Inés pasó junto a ellos con la bandeja intocada de doña Elvira y miró un segundo a Minaya con un gesto tan rápido que se le antojó irreal. La vio alejarse con su tintineo de porcelana y plata, como un perfume o una música que fueran tras ella y la anunciaran.
– Usted habla de voluntad, pero mi tío tiene una lesión cardiaca desde que aquella bala le rozó el corazón.
– Amigo mío… -Medina, sonriendo, tomó del suelo su maletín, dispuesto a marcharse-. Manuel me ha dicho que usted es una especie de literato, así que quizás entenderá lo que voy a decirle.

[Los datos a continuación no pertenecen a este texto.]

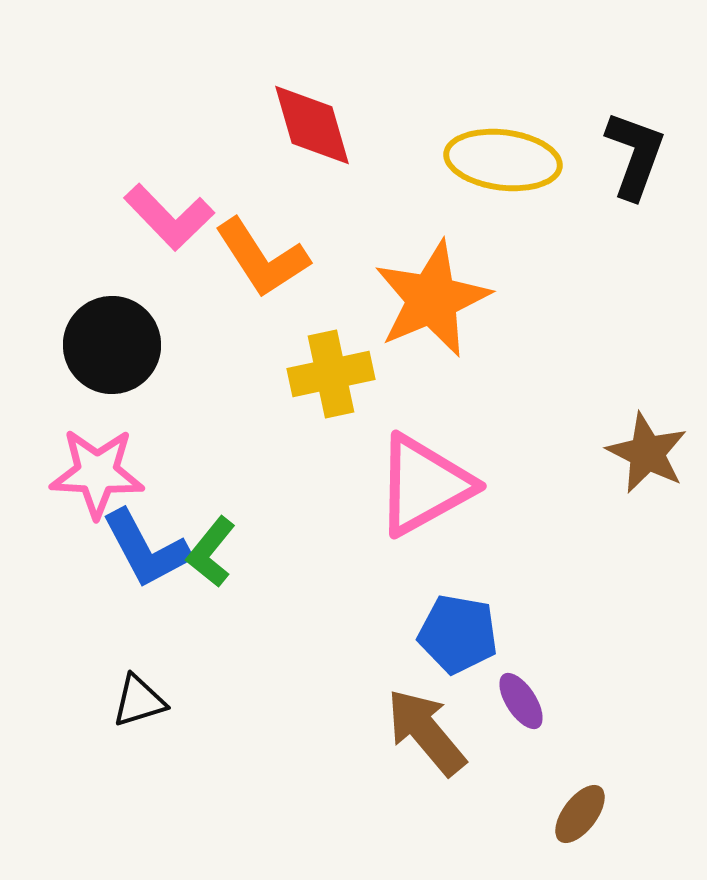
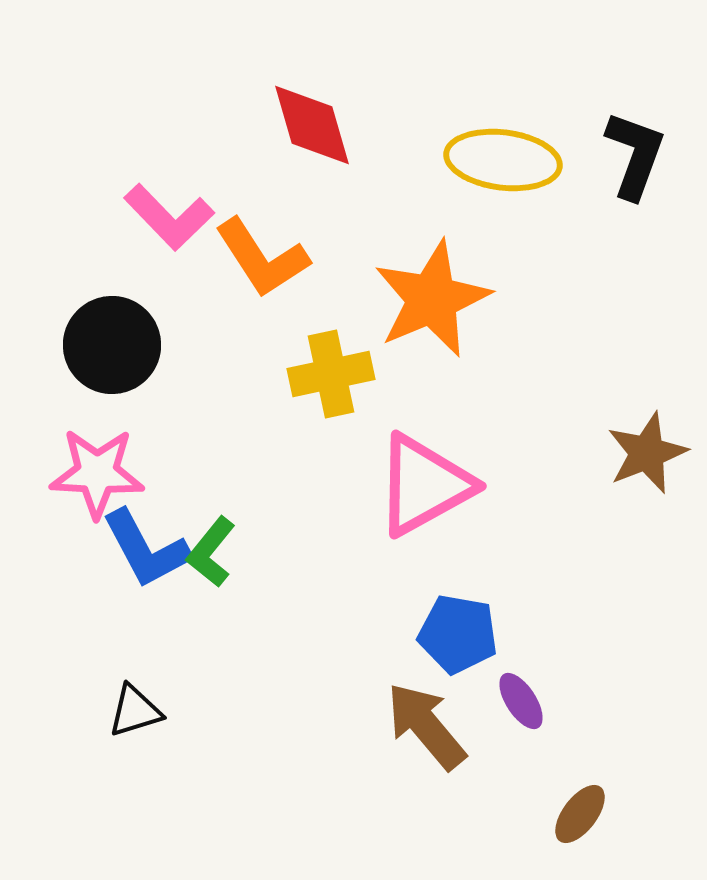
brown star: rotated 24 degrees clockwise
black triangle: moved 4 px left, 10 px down
brown arrow: moved 6 px up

En mi oficio uno se vuelve muy escéptico con los años, y descubre que en ciertos casos el corazón y sus dolencias son una metáfora. El primer ataque serio lo tuvo Manuel al día siguiente de la muerte de Mariana. Fue entonces cuando empezó su verdadera enfermedad, y no se la produjo la bala que usted dice, sino la misma que la mató a ella.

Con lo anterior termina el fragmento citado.